Les participants discuteront des enjeux reliés à ce dossier que d'aucuns jugent capital.

«Nous travaillons depuis le mois de mai dernier pour mettre sur pied cet événement et nous avons été agréablement surpris de l'intérêt que ce dossier suscite sur un territoire important de l'activité économique du Québec comprenant la Montérégie, l'Estrie, le Centre du Québec et Chaudière-Appalaches», a affirmé Mme Drouin.

«On sent qu'il y a une forte volonté de se mobiliser afin de faire valoir notre point de vue, qui, essentiellement, consiste à faire admettre l'option de la Rive-Sud tout autant que celui de la rive nord (par Trois-Rivières) dans les études qui analysent le tracé éventuel. Cette demi-journée mettra la Rive-Sud sur l'écran radar», a-t-elle ajouté.

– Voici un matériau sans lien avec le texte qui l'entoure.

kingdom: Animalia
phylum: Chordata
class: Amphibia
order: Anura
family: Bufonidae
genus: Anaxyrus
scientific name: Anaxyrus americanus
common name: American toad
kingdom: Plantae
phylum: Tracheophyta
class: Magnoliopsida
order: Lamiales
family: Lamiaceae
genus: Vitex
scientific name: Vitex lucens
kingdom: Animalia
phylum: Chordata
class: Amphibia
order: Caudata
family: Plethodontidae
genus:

Aux yeux de M. Komlosy, pour justifier à l'avance un tracé, il faut conclure sur un certain nombre de points «dont, entre autres, la vitesse recherchée, la fréquence des trains, l'état des infrastructures existantes, le nombre d'étagements sur le parcours, l'achalandage prévu et sa provenance, le tracé spécifique en milieux fortement urbanisés, le partage des voies entre trains de marchandises et trains de voyageurs ainsi que et les points de vue des utilisateurs actuels».

Selon lui, le dossier du train rapide est un sujet qui apparaît et disparaît de l'actualité depuis maintenant près de 30 années. En 1995, une évaluation des coûts a été effectuée par Via Rail, alors présidée par Jean Pelletier, qui évaluait le coût d'un TGV à 18 milliards de dollars.

Cette étude privilégiait l'implantation d'un tel train sur la Rive-Nord du Saint-Laurent. En 2003, une évaluation faisait état d'un coût de 3 milliards de dollars pour un train rapide cette fois-ci, toujours dans le corridor Québec-Windsor. Depuis 1984, 7 études majeures ont été réalisées sur un projet de TGV ou train rapide pour le corridor Québec-Windsor.